The important words here are the attachment to understanding. It is actually paramount that
we spend our entire life gaining an understanding of our bodies, our emotions, our mind, our
intellect, our spirit. That is the beginning of being able to love our self and others, and the
springboard for healing in the world.

But it is the attachment to understanding that can send us down the infamous rabbit hole of
misperception. And if we think we have reached understanding, we are most likely delusional.

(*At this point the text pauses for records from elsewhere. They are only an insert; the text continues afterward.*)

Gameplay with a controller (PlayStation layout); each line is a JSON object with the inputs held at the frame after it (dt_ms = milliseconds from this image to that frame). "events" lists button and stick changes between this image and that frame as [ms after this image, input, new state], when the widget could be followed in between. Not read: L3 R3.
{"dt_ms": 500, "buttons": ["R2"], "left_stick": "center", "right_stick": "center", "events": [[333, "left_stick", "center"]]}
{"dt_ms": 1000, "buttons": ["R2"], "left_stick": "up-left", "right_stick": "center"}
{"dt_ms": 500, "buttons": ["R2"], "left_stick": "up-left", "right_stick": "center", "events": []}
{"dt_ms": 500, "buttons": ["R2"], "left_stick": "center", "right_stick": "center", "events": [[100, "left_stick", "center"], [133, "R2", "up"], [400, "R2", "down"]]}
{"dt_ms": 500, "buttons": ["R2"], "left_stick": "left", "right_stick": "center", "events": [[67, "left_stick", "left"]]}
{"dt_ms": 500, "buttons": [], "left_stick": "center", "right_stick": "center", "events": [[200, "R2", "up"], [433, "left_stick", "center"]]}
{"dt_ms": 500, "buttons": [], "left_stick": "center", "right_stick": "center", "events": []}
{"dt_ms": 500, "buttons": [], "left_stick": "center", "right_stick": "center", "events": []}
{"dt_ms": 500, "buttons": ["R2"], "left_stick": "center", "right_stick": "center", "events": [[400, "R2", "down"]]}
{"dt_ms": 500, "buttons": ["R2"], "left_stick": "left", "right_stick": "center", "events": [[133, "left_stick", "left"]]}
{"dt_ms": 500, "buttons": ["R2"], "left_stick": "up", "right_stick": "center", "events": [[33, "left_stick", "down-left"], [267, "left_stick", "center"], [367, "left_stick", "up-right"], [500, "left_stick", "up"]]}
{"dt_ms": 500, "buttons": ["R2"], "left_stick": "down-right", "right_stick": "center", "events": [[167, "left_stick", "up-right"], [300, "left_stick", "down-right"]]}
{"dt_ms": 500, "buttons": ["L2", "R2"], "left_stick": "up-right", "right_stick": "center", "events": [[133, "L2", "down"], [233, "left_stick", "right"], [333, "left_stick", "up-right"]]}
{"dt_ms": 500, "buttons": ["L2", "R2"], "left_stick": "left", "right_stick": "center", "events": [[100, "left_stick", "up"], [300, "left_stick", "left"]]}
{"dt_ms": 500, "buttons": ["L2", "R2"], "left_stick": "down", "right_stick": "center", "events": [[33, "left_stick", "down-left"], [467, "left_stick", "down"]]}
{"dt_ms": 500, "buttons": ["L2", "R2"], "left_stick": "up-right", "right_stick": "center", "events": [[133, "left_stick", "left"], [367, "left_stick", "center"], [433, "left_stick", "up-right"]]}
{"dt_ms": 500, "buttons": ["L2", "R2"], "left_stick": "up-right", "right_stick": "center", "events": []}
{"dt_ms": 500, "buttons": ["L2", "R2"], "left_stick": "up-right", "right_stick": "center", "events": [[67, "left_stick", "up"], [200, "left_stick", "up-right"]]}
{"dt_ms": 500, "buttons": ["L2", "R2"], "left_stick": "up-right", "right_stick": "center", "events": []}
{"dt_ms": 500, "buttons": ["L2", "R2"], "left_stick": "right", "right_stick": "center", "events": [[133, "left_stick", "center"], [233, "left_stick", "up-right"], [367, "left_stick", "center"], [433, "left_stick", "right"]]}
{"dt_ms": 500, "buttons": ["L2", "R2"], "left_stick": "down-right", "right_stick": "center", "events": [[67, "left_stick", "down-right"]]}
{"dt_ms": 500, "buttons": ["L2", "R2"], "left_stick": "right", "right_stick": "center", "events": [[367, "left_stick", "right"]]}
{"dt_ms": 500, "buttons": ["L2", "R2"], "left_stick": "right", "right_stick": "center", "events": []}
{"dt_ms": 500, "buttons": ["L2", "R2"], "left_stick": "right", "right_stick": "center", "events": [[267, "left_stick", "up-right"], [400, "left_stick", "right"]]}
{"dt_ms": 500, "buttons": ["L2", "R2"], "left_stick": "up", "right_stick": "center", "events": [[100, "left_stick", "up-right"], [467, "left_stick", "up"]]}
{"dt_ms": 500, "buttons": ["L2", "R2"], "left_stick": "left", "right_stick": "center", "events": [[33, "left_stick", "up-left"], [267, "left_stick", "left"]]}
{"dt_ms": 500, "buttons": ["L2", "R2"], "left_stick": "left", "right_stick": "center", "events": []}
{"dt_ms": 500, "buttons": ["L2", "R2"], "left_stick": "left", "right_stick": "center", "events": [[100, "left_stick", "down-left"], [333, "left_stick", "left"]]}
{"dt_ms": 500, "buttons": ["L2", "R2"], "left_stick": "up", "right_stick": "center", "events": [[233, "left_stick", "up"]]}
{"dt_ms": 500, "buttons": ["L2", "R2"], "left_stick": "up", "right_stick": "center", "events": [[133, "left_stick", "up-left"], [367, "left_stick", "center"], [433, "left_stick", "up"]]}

Follow me here, this is going to expand your mind….. Here is where defining
Understanding and defining Yoga come together in a way that will leave you pondering
it for a long time…..

Patanjali, a 2nd Century Mystic whose Sutras are read by every person in the world who aspires
to become a yoga teacher, starts his treatise on Yoga called The Sutras (which is about the path
to union with God) with the definition of Yoga. Chapter One, verses 1, 2, and 3: “Now begins the
exposition on yoga. Yoga is the cessation of identifying with the fluctuations arising within
consciousness. Then the seer abides in his own true form.”

I invite you to study this work; it is one of the worlds’ great treasures. The key here is in the way
our minds tend to attach to things, like Understanding as a noun or as an adjective. We try, and
we should try to understand what is happening to us, to our family and friends, and in the
world, but we are woefully inadequate to have the capacity to understand these things at the
level of complexity in which they exist. I think as a noun, Understanding is not obtainable in our
present state of awareness--but as an adjective, it can be something we practice. That is my sense 
of what Thich Nhat Hanh is saying about how understanding leads to love.

Don’t fool yourself. Sometimes understanding is just not going to be possible today. Instead of
writing, saying, or believing some sound bite, spend more time listening, learning, asking how
you can be more kind and tolerant and slow down long enough to learn about your own and
your friend’s lives and circumstances. That is the road to Understanding, and it is a loving thing
to do with your time and your attention.